Parametric direction-of-arrival estimation with three recurrence relations of spherical harmonics

Abstract

The eigenbeam estimation of signal parameters via the rotational invariance technique (EB-ESPRIT) is a well-known subspace-based beamforming algorithm for a spherical microphone array. EB-ESPRIT uses a recurrence relation to directly estimate directional parameters expressing directions-of-arrival (DOAs) of sound sources without an exhaustive grid-search. In the conventional EB-ESPRIT, the directional parameter along the elevational direction is given by a tangent function, which inevitably produces two shortcomings. First, the tangent function becomes singular for sources near the equator in spherical coordinates. Furthermore, two sources lying in exactly opposite directions in the spherical coordinates are indistinguishable and a strong ambiguity problem arises.
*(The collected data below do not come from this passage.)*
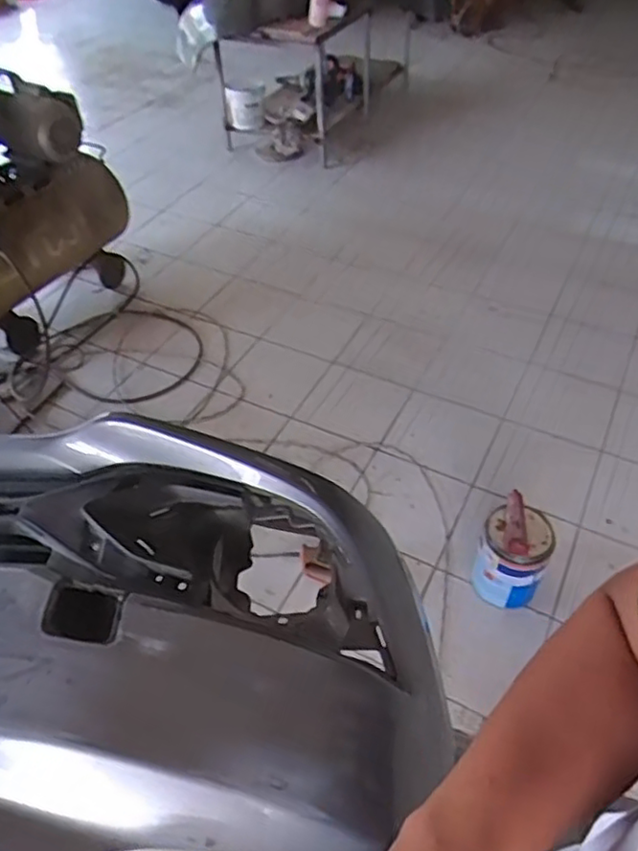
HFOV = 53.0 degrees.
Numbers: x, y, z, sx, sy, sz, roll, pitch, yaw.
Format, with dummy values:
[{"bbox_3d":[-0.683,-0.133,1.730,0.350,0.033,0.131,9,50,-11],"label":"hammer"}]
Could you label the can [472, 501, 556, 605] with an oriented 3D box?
[{"bbox_3d":[0.480,0.327,1.592,0.164,0.255,0.172,20,51,21],"label":"can"}]

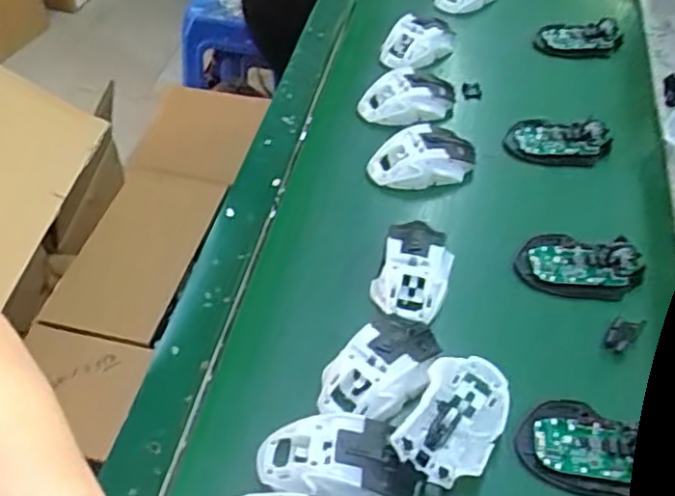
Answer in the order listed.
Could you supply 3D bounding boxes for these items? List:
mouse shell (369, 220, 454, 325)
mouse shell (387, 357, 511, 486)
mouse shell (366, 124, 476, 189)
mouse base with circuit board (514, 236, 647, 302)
[{"bbox_3d":[0.071,0.017,0.619,0.066,0.033,0.109,15,50,10],"label":"mouse shell"},{"bbox_3d":[0.089,0.131,0.515,0.067,0.031,0.111,25,53,18],"label":"mouse shell"},{"bbox_3d":[0.092,-0.096,0.712,0.116,0.035,0.066,-12,51,-12],"label":"mouse shell"},{"bbox_3d":[0.229,0.017,0.636,0.112,0.023,0.067,14,50,10],"label":"mouse base with circuit board"}]

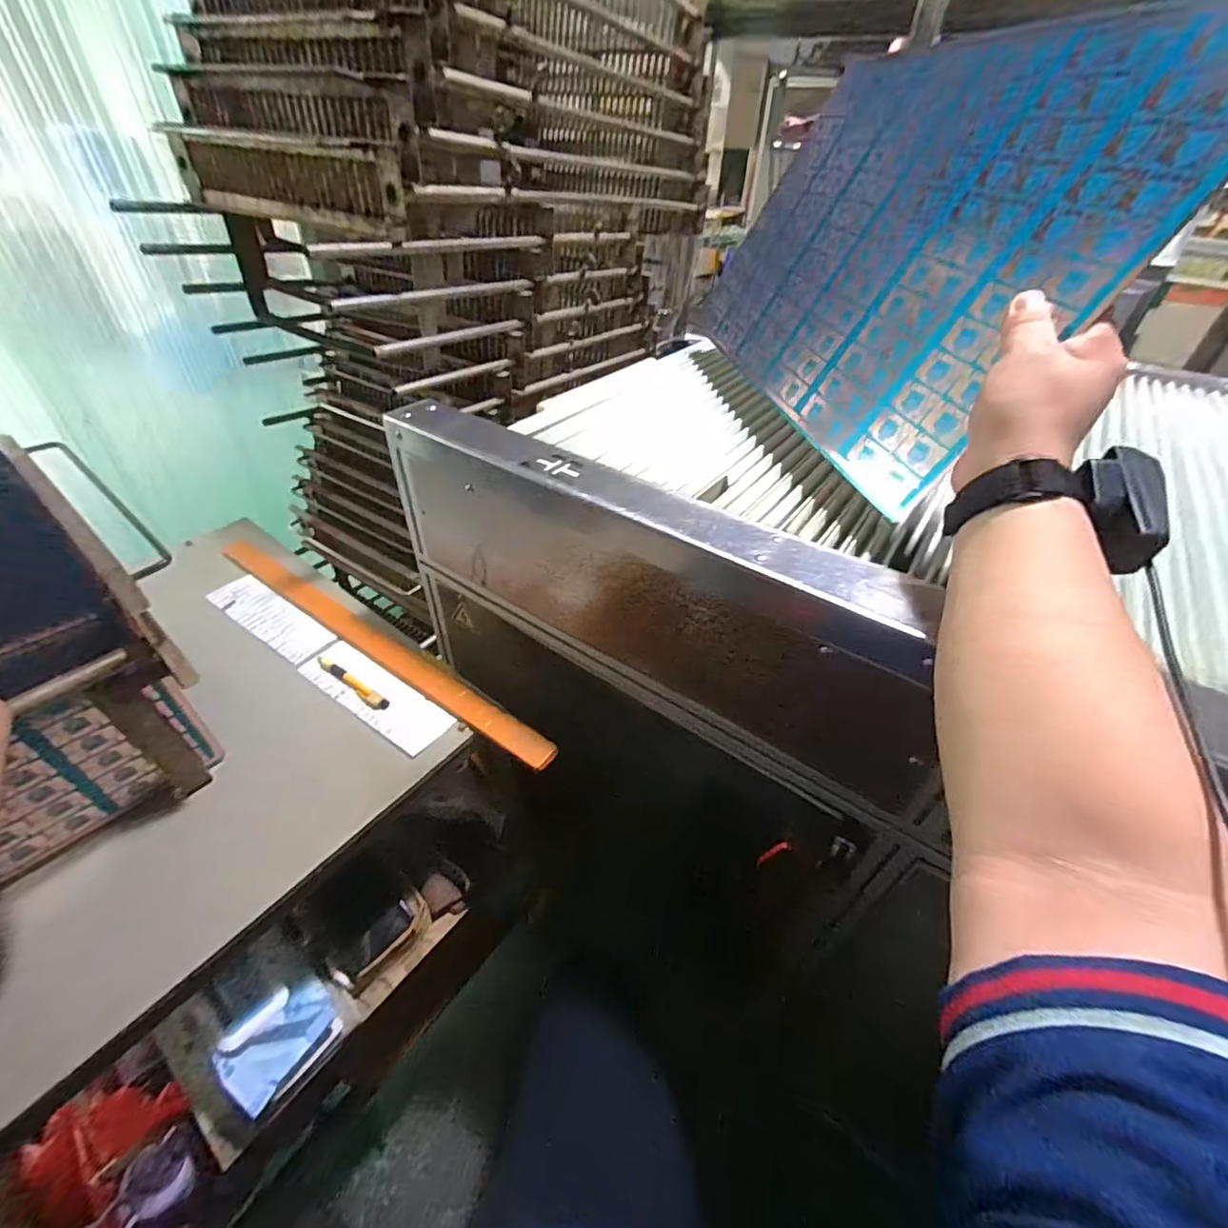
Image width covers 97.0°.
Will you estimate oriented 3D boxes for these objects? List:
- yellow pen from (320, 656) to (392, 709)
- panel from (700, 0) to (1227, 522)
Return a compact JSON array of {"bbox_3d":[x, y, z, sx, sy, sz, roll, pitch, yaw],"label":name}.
[{"bbox_3d":[-0.304,0.081,0.633,0.122,0.013,0.016,27,47,25],"label":"yellow pen"},{"bbox_3d":[0.234,-0.338,0.490,0.010,0.298,0.491,17,36,-27],"label":"panel"}]

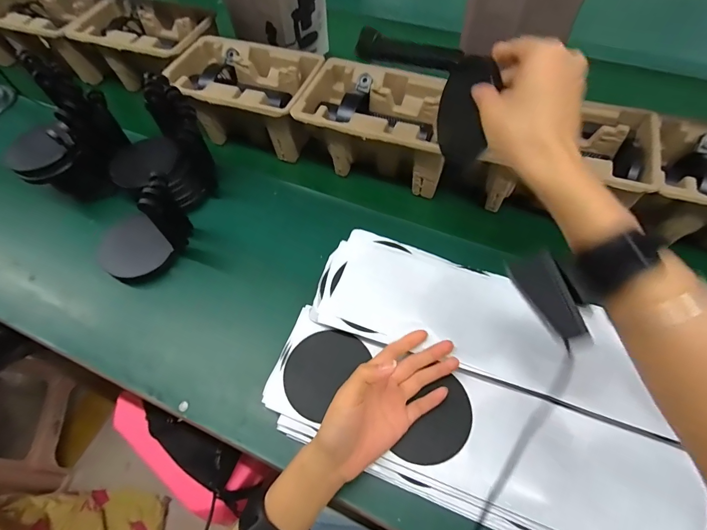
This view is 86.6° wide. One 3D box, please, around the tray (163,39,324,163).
[{"bbox_3d":[-0.171,-0.269,0.605,0.224,0.101,0.142,16,62,10],"label":"tray"}]

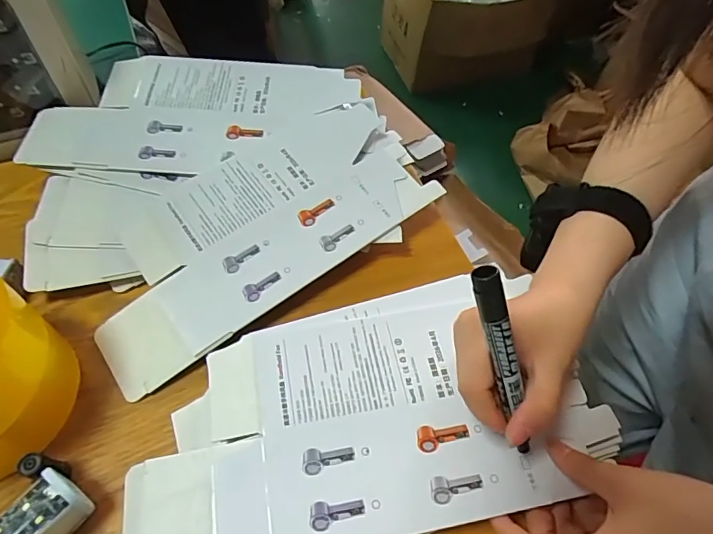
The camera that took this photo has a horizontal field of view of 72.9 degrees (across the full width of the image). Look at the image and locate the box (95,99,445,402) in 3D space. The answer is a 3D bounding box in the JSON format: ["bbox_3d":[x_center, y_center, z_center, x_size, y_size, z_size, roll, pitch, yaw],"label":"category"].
[{"bbox_3d":[-0.083,-0.038,0.397,0.287,0.008,0.143,-34,71,-16],"label":"box"}]

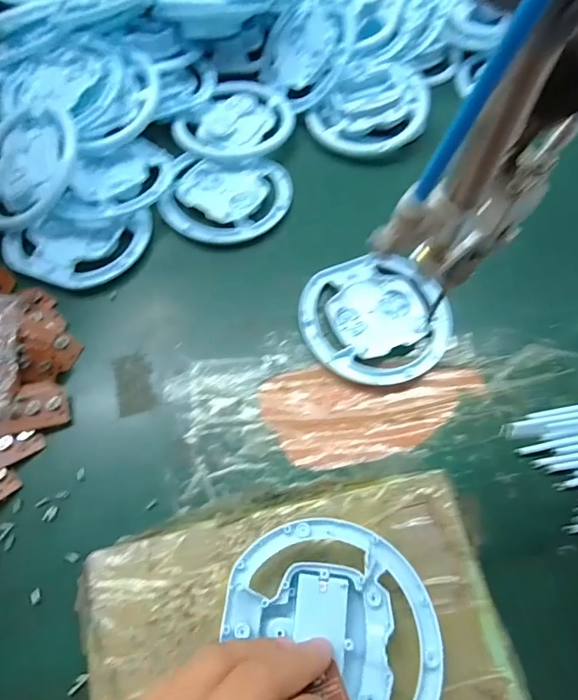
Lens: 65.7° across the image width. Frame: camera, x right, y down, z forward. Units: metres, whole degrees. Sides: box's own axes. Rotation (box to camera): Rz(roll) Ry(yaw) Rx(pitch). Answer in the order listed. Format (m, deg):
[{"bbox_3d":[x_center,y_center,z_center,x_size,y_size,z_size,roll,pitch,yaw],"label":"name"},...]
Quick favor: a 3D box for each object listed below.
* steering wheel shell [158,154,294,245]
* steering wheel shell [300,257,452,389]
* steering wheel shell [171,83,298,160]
[{"bbox_3d":[-0.049,-0.129,0.369,0.095,0.011,0.099,1,66,-2],"label":"steering wheel shell"},{"bbox_3d":[0.063,-0.024,0.326,0.105,0.010,0.101,1,66,-2],"label":"steering wheel shell"},{"bbox_3d":[-0.047,-0.203,0.400,0.082,0.008,0.103,42,71,15],"label":"steering wheel shell"}]

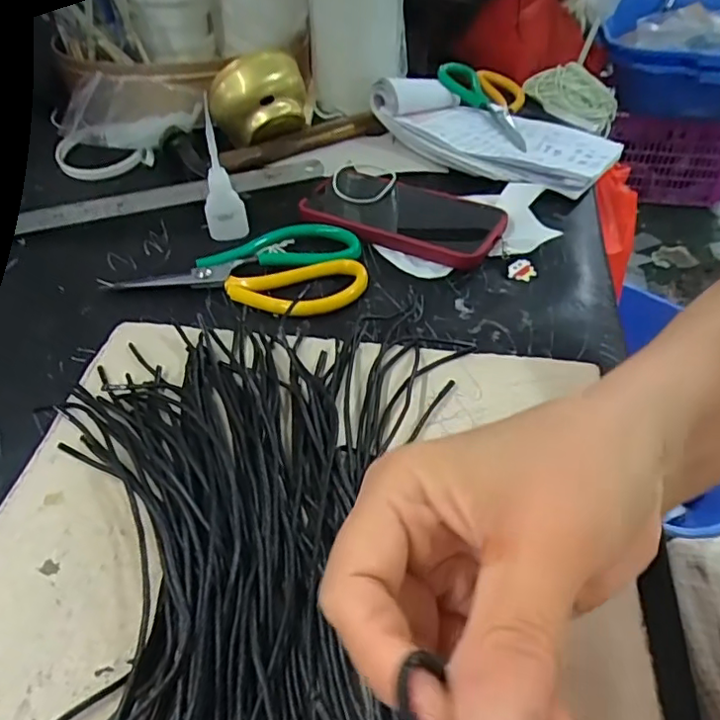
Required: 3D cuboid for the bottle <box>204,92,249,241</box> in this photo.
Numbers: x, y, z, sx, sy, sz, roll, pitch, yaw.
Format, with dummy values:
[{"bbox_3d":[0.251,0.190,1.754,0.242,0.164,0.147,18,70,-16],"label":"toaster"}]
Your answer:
[{"bbox_3d":[-0.109,-0.143,0.452,0.023,0.098,0.023,31,54,29],"label":"bottle"}]

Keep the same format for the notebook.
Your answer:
[{"bbox_3d":[0.131,-0.228,0.572,0.222,0.037,0.142,26,47,16],"label":"notebook"}]

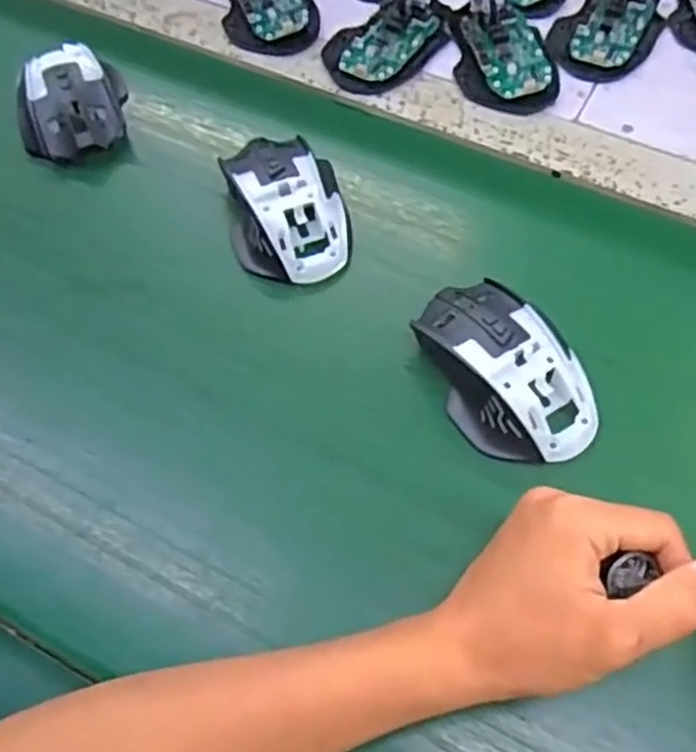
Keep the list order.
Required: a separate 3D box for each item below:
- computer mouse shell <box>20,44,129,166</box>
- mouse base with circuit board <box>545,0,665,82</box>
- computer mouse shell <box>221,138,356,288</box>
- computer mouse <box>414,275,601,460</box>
[{"bbox_3d":[-0.192,-0.191,0.527,0.062,0.036,0.086,-5,60,-1],"label":"computer mouse shell"},{"bbox_3d":[0.198,-0.270,0.566,0.072,0.022,0.109,27,65,16],"label":"mouse base with circuit board"},{"bbox_3d":[-0.041,-0.111,0.476,0.071,0.036,0.108,-16,61,-7],"label":"computer mouse shell"},{"bbox_3d":[0.083,-0.003,0.413,0.065,0.040,0.113,-30,64,-14],"label":"computer mouse"}]

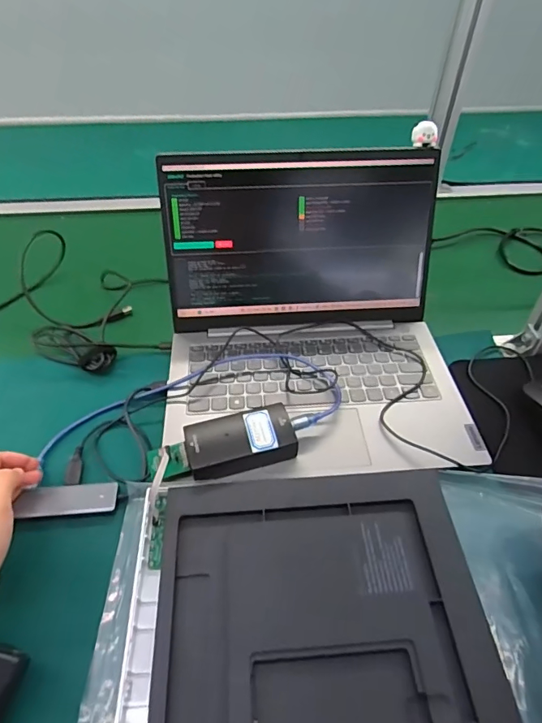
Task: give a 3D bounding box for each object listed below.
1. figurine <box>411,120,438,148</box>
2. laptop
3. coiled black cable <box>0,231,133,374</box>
[{"bbox_3d":[0.175,-0.258,0.523,0.027,0.024,0.016,5,47,4],"label":"figurine"},{"bbox_3d":[0.044,-0.062,0.475,0.313,0.173,0.293,-3,47,-2],"label":"laptop"},{"bbox_3d":[-0.344,-0.105,0.643,0.389,0.023,0.219,13,48,12],"label":"coiled black cable"}]

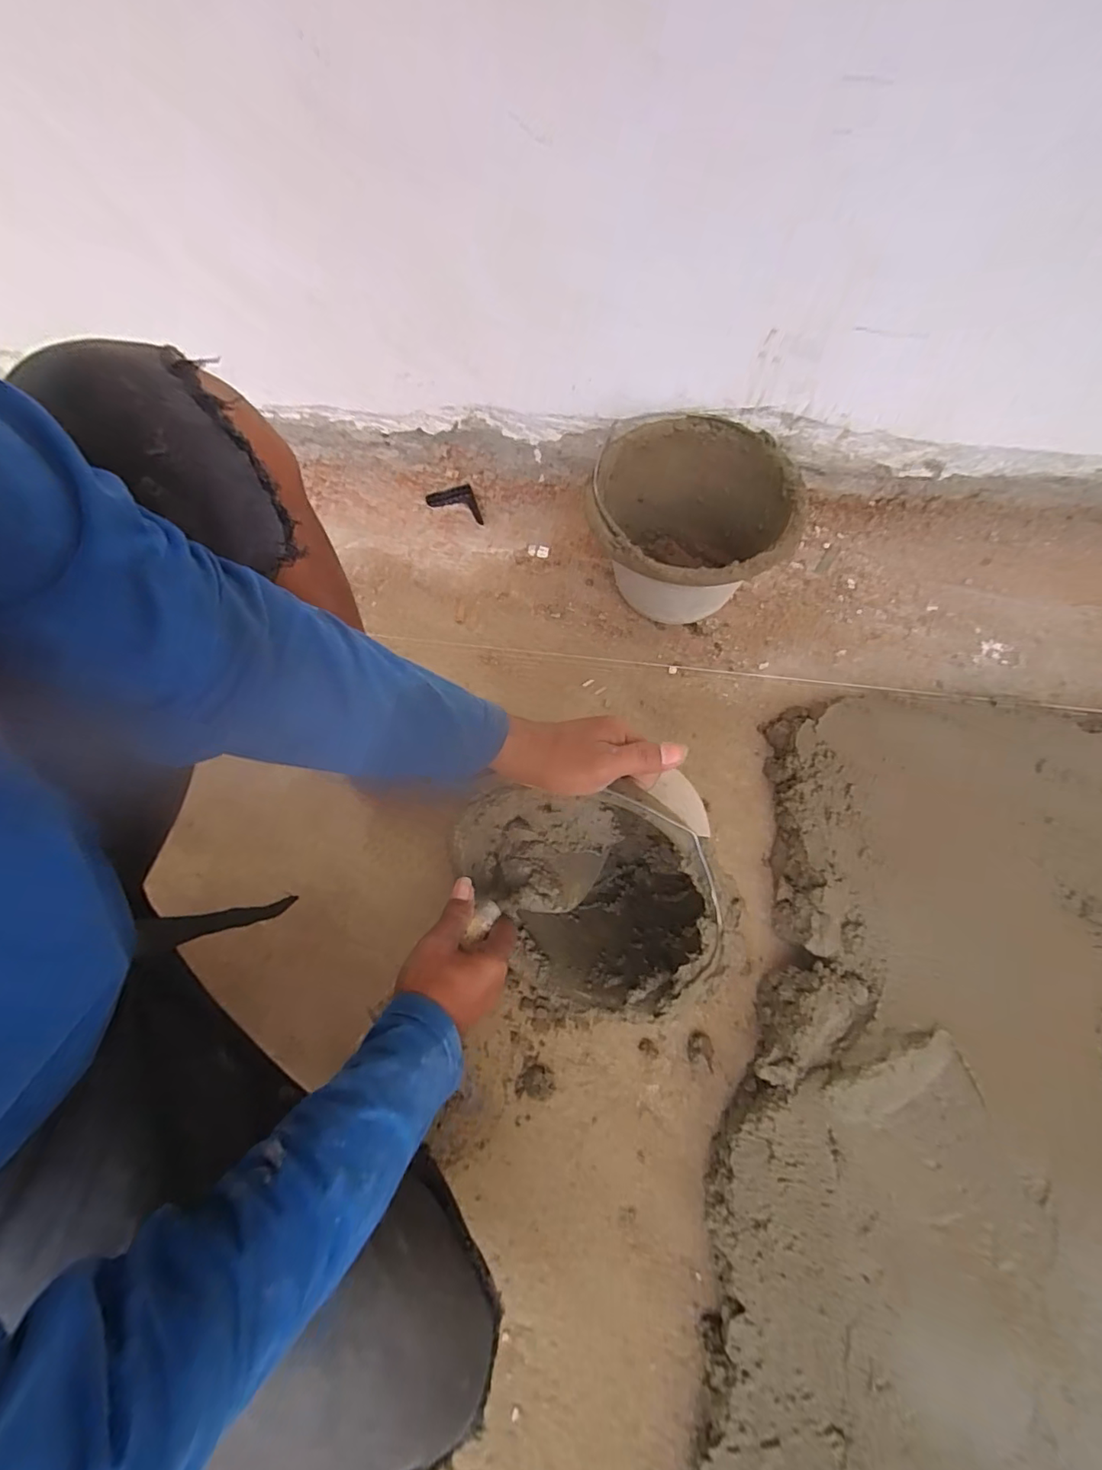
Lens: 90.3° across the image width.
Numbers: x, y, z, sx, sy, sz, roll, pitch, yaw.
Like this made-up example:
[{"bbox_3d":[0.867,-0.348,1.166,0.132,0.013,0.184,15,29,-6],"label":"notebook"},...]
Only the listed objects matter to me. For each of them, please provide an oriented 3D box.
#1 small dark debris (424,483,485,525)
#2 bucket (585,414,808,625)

In this work, an EB-ESPRIT technique based on generalized eigenvalue decomposition (GEVD) is proposed to resolve the singularity and ambiguity problems. The proposed technique uses three independent recurrence relations for spherical harmonics, thus the singularity problem due to the tangent function can be completely avoided. A common transformation matrix for extracting DOAs from recurrence relations are found from the GEVD, and the use of cosine and sine functions makes it possible to find DOAs without ambiguity and without extra transforms or angle-pairing processes. It is demonstrated that the proposed method not only overcomes the singularity and ambiguity problems, but also outperforms conventional techniques in terms of DOA accuracy. (C) 2019 Acoustical Society of America.